We were able to play casual Android games like Subway Surfers and Temple Run 2 with some stutter. We did not face any issues while playing casual games like Angry Birds Go! downloaded from BlackBerry World. Graphics-heavy games like Asphalt 8 (also downloaded from BlackBerry World) did not run as smoothly and we noticed frame drops and stutter. Clearly, the phone's not designed for gaming.

Verdict 
It's a little difficult to judge what BlackBerry aims to achieve with the Leap. While the Z3 was targeted at the youth, this phone targets professionals and enterprises that want a touch screen device with the security and power communication features of a BlackBerry. Judging purely in hardware terms, it's an iterative update to the Z3 but packs in two year old hardware that powered its first touch phone.

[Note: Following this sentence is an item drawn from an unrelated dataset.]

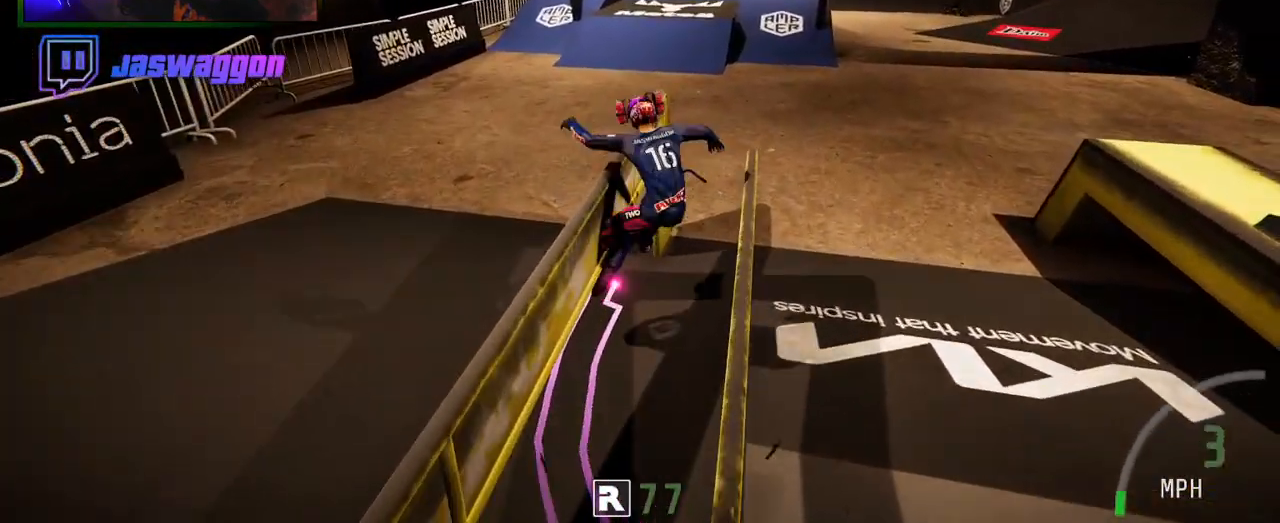
{"buttons": ["R2"], "left_stick": "center", "right_stick": "center", "events": [[167, "R2", "down"], [200, "B", "down"], [317, "B", "up"]]}
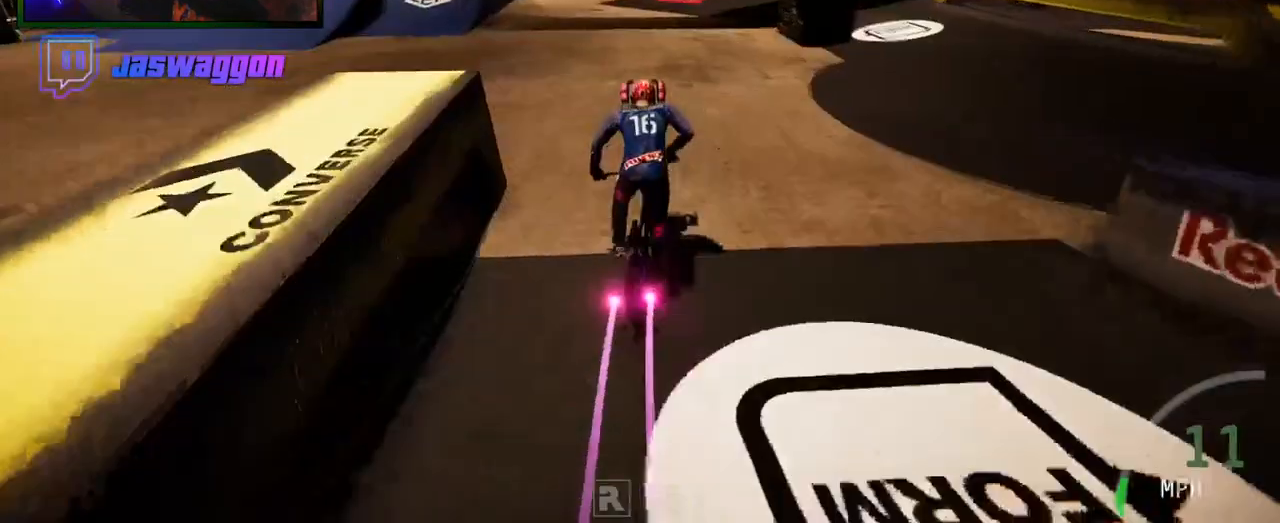
{"buttons": ["R2"], "left_stick": "right", "right_stick": "center", "events": [[483, "left_stick", "right"]]}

If you're a BlackBerry fan, we're sure you would be using one of the BlackBerry 10 devices. It makes no sense to upgrade to the Leap, in that case.

In case your company is offering it as an upgrade over a legacy BlackBerry device, go for it.



To others, we'll only recommend this phone if you primarily use your phone for e-mail and messaging (besides making and receiving phone calls) or if you want to buy a second phone for work and already own an Android device or iPhone.

We also feel that the Rs 21,490 price is steep considering the Leap comes with old hardware. You'd be better off buying the Xiaomi Mi 4 or OnePlus One at that price.